→ BRIEF
Please update the material from the line with "Gicleur de 110 pour CB" to the line with "أهم حالات التضخم" by replacing "Ajouter au panier" with "Add to cart" and leaving everything else as it is. Return only those lines, without the pictures.

→ LISTED RECORDS
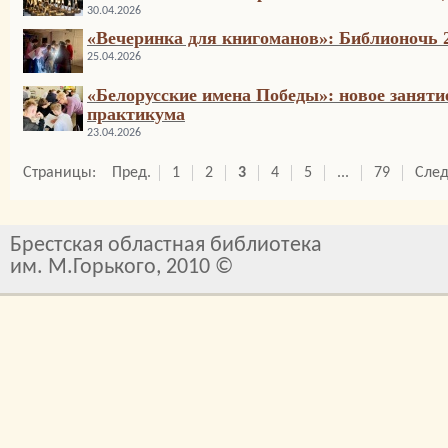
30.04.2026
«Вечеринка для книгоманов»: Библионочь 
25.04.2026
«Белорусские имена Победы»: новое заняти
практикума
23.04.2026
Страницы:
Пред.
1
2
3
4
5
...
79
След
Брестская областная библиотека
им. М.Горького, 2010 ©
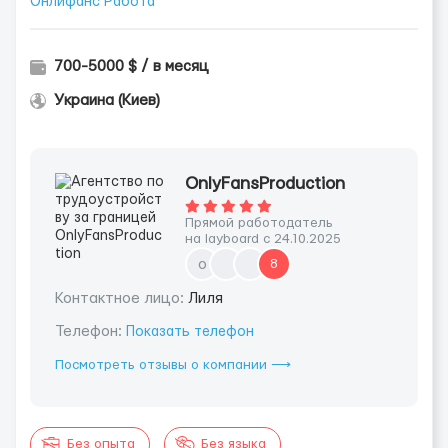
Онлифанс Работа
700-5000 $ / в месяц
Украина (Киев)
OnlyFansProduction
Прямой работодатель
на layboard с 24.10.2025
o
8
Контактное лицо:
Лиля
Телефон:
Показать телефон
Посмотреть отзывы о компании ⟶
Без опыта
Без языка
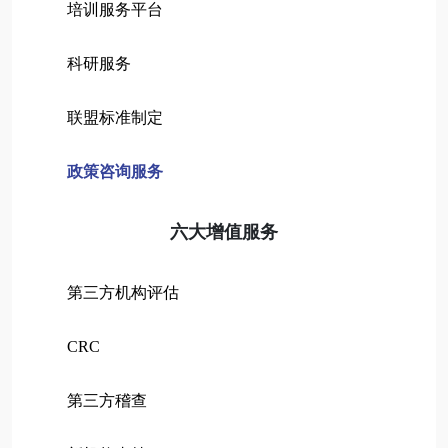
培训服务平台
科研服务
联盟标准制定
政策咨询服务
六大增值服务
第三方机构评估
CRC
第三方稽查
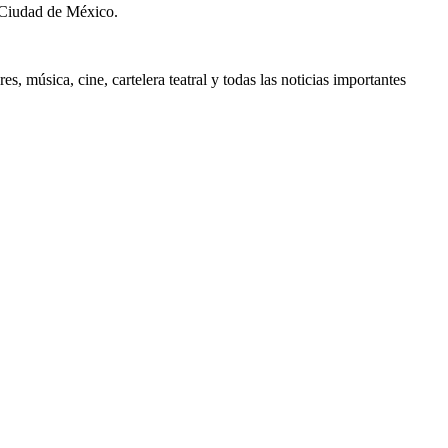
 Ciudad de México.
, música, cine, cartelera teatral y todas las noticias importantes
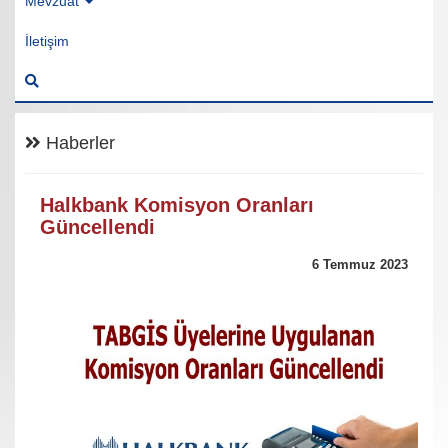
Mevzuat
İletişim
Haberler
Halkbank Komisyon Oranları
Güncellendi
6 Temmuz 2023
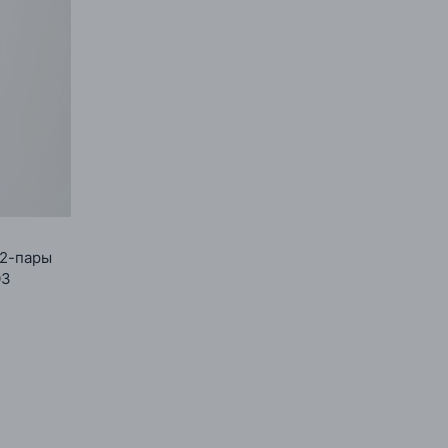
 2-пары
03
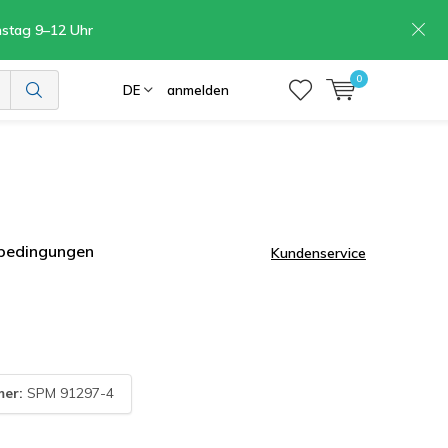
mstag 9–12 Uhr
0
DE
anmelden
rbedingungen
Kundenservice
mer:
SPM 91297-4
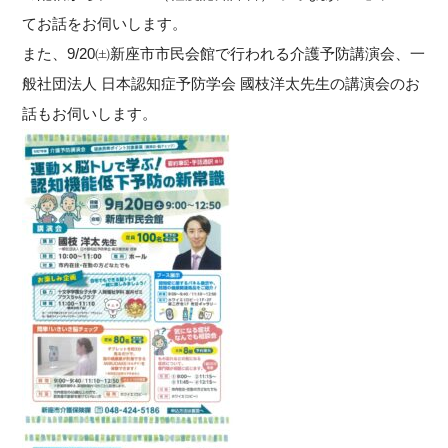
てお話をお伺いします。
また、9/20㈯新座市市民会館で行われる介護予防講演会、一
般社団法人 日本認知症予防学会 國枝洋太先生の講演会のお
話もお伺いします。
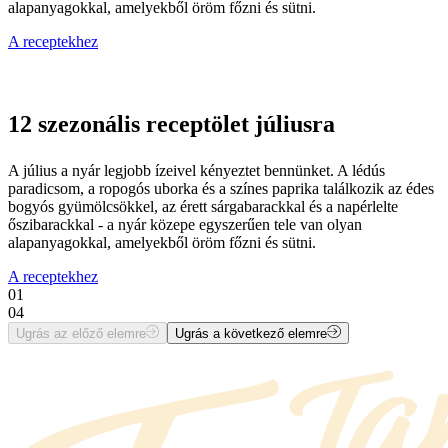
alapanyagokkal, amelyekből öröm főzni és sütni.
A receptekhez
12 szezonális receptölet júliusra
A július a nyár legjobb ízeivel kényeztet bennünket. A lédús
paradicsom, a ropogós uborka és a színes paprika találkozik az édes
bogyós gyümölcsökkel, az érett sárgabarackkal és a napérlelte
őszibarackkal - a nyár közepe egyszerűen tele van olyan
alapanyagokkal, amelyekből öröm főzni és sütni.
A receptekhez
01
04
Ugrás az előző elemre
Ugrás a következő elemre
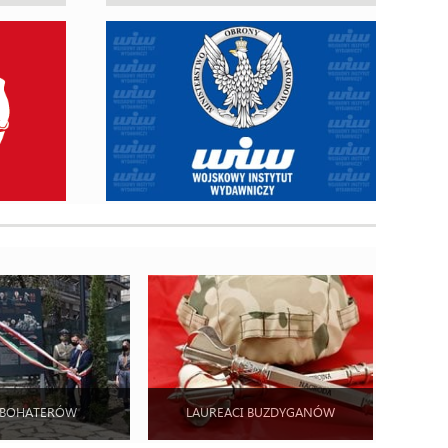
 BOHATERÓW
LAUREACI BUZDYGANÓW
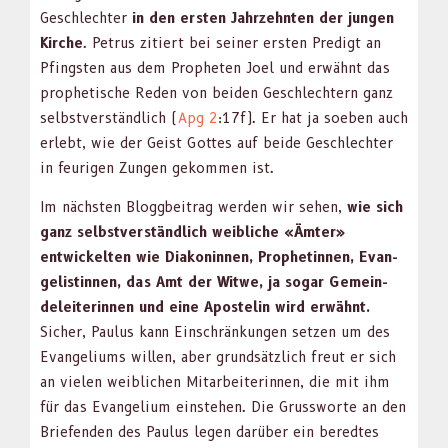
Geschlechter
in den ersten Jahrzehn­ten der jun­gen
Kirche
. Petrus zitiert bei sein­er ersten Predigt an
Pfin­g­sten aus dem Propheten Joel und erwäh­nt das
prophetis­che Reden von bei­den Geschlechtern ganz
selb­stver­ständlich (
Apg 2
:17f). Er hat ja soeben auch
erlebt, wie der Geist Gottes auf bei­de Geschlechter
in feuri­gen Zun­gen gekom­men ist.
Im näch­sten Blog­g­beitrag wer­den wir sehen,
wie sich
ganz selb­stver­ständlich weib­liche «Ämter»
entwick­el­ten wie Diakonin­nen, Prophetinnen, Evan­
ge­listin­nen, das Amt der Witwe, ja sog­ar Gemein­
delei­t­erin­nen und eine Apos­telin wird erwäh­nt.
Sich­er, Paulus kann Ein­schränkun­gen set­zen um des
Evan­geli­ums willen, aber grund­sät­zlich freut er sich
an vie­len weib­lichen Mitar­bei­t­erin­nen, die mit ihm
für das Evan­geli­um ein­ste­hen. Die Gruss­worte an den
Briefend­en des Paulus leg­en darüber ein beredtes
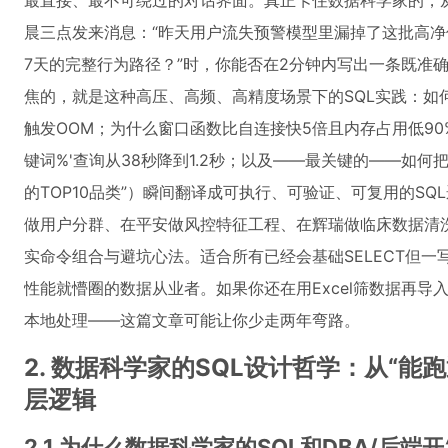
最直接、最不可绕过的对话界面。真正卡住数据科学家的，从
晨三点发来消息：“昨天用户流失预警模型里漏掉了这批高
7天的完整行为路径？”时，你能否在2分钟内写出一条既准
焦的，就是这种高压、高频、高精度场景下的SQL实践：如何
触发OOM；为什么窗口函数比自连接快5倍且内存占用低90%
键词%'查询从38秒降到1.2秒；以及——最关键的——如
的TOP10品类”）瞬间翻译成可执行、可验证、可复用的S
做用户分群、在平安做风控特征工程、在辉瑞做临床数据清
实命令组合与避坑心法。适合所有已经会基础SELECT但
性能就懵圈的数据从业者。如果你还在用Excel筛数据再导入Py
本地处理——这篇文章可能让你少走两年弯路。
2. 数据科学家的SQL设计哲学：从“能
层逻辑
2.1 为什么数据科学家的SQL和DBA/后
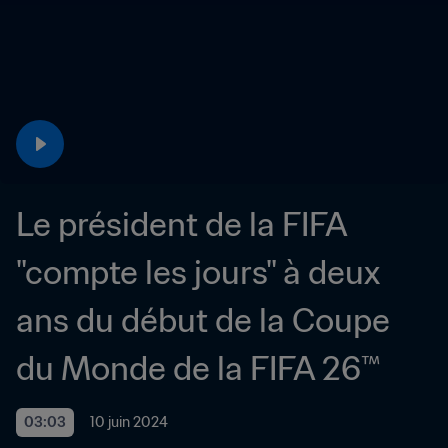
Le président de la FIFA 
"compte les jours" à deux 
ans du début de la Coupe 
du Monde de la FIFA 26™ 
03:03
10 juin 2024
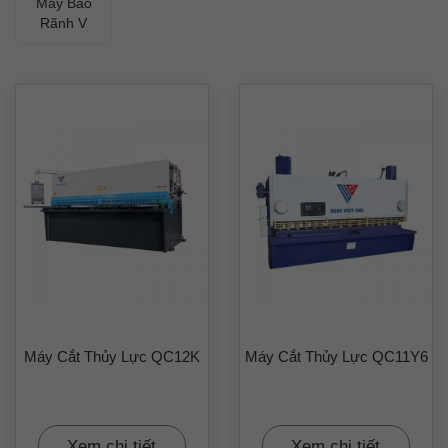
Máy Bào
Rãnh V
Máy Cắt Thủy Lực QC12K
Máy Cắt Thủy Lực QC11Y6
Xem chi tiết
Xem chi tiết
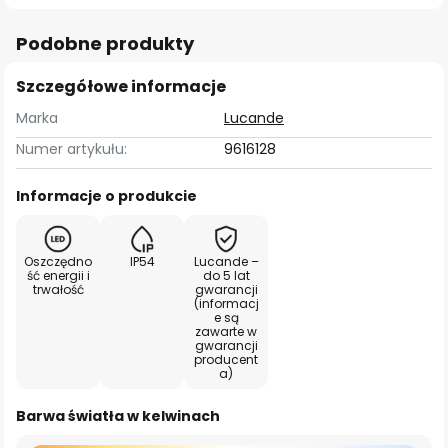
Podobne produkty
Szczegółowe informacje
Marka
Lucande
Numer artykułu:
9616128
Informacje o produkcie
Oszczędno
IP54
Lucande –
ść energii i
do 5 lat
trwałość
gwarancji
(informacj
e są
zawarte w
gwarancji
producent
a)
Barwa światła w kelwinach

* * *

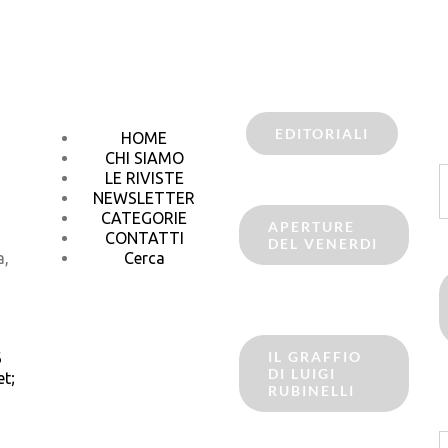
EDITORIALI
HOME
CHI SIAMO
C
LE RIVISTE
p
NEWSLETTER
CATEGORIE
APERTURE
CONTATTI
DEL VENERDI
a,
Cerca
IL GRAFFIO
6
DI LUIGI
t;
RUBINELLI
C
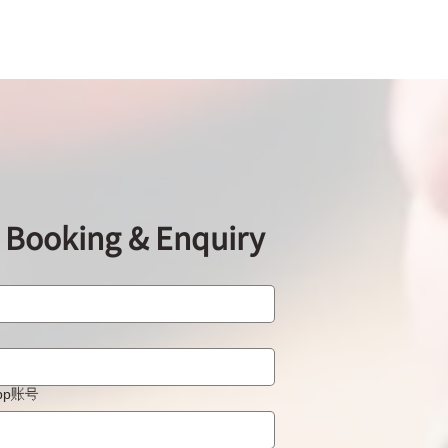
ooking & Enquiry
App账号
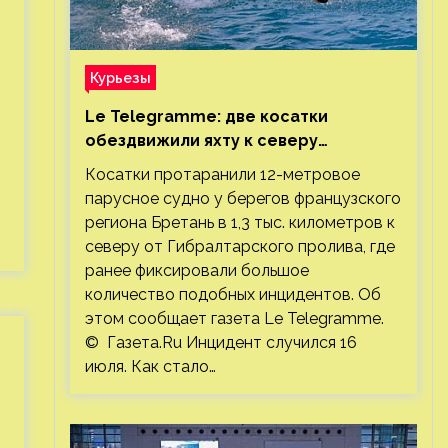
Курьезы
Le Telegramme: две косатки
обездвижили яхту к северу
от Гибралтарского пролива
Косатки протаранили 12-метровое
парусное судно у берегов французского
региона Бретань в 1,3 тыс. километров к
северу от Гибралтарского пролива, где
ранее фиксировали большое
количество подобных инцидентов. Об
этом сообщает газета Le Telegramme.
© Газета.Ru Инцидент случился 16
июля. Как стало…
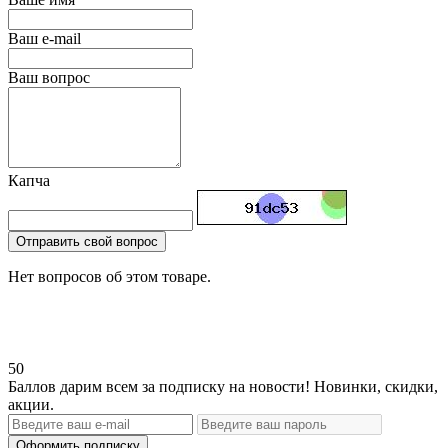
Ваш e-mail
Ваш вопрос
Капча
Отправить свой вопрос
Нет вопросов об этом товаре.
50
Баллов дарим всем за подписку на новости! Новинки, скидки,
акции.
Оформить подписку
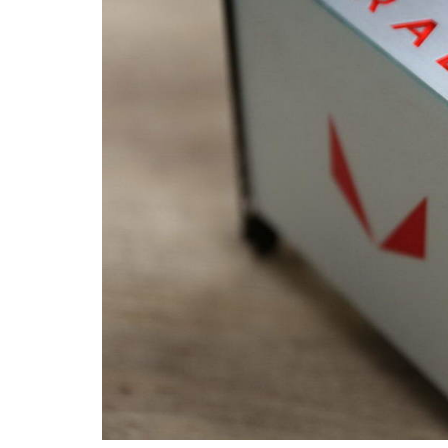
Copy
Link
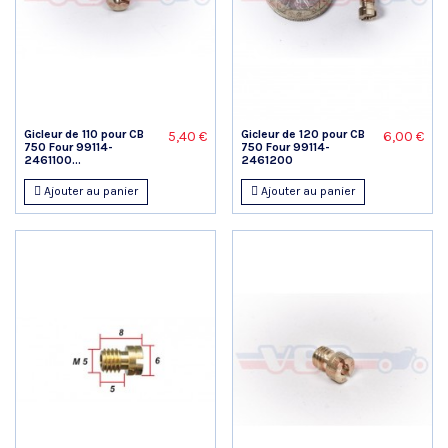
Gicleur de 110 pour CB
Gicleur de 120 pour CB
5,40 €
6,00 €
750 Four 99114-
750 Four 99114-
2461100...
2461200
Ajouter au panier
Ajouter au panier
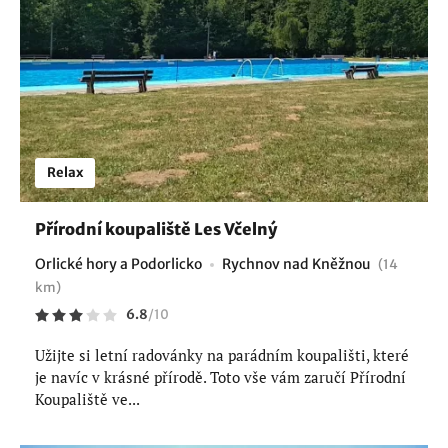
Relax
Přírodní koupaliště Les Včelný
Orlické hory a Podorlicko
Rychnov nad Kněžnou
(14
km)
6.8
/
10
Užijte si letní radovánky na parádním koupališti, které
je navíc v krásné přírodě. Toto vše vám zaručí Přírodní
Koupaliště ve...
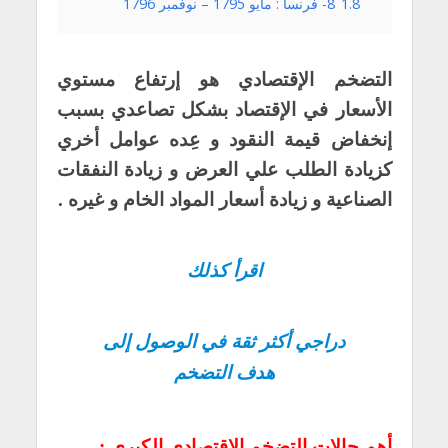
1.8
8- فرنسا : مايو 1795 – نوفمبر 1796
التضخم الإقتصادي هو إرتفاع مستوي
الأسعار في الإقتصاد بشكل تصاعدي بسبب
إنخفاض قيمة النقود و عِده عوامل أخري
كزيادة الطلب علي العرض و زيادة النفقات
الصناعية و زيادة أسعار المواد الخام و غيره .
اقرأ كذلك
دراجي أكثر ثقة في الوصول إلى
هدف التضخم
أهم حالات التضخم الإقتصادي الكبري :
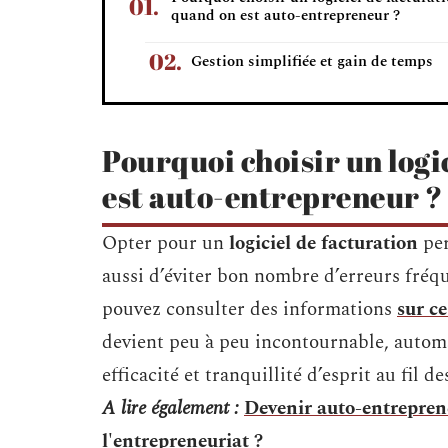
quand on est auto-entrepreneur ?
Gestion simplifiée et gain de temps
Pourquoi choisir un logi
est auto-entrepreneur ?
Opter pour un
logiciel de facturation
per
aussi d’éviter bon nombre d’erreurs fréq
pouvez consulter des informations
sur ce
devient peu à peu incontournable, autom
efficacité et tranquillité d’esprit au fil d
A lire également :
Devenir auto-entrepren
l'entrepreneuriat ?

---

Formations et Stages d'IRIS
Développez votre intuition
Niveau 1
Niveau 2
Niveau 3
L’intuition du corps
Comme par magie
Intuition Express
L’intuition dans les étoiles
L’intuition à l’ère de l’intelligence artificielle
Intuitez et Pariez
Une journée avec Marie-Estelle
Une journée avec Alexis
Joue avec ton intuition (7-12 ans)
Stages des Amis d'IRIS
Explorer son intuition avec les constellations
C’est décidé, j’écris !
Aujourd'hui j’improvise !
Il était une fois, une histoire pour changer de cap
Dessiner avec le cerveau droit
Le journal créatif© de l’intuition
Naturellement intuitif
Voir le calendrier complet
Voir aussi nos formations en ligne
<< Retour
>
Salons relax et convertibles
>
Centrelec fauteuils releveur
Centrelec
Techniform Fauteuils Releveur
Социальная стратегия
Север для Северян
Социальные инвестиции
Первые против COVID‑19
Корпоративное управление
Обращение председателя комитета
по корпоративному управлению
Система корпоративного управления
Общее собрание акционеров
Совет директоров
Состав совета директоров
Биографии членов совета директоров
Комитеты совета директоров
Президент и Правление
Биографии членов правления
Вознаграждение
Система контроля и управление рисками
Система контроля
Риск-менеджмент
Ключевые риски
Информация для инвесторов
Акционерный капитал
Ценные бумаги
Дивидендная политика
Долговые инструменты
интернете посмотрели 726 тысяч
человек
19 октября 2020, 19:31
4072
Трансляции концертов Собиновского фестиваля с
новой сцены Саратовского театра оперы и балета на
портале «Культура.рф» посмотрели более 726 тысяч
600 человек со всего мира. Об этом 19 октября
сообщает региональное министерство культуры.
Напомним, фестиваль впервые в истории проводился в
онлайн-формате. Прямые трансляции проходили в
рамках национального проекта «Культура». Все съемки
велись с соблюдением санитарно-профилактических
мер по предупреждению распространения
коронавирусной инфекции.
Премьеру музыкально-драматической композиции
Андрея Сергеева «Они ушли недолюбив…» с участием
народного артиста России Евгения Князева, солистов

→ WRITTEN SOLUTION
Gicleur de 110 pour CB
Gicleur de 120 pour CB
5,40 €
6,00 €
750 Four 99114-
750 Four 99114-
2461100...
2461200
Add to cart
Add to cart
Relax
Přírodní koupaliště Les Včelný
Orlické hory a Podorlicko
Rychnov nad Kněžnou
(14
km)
6.8
/
10
Užijte si letní radovánky na parádním koupališti, které
je navíc v krásné přírodě. Toto vše vám zaručí Přírodní
Koupaliště ve...
1.8
8- فرنسا : مايو 1795 – نوفمبر 1796
التضخم الإقتصادي هو إرتفاع مستوي
الأسعار في الإقتصاد بشكل تصاعدي بسبب
إنخفاض قيمة النقود و عِده عوامل أخري
كزيادة الطلب علي العرض و زيادة النفقات
الصناعية و زيادة أسعار المواد الخام و غيره .
اقرأ كذلك
دراجي أكثر ثقة في الوصول إلى
هدف التضخم
أهم حالات التضخم الإقتصادي الكبري :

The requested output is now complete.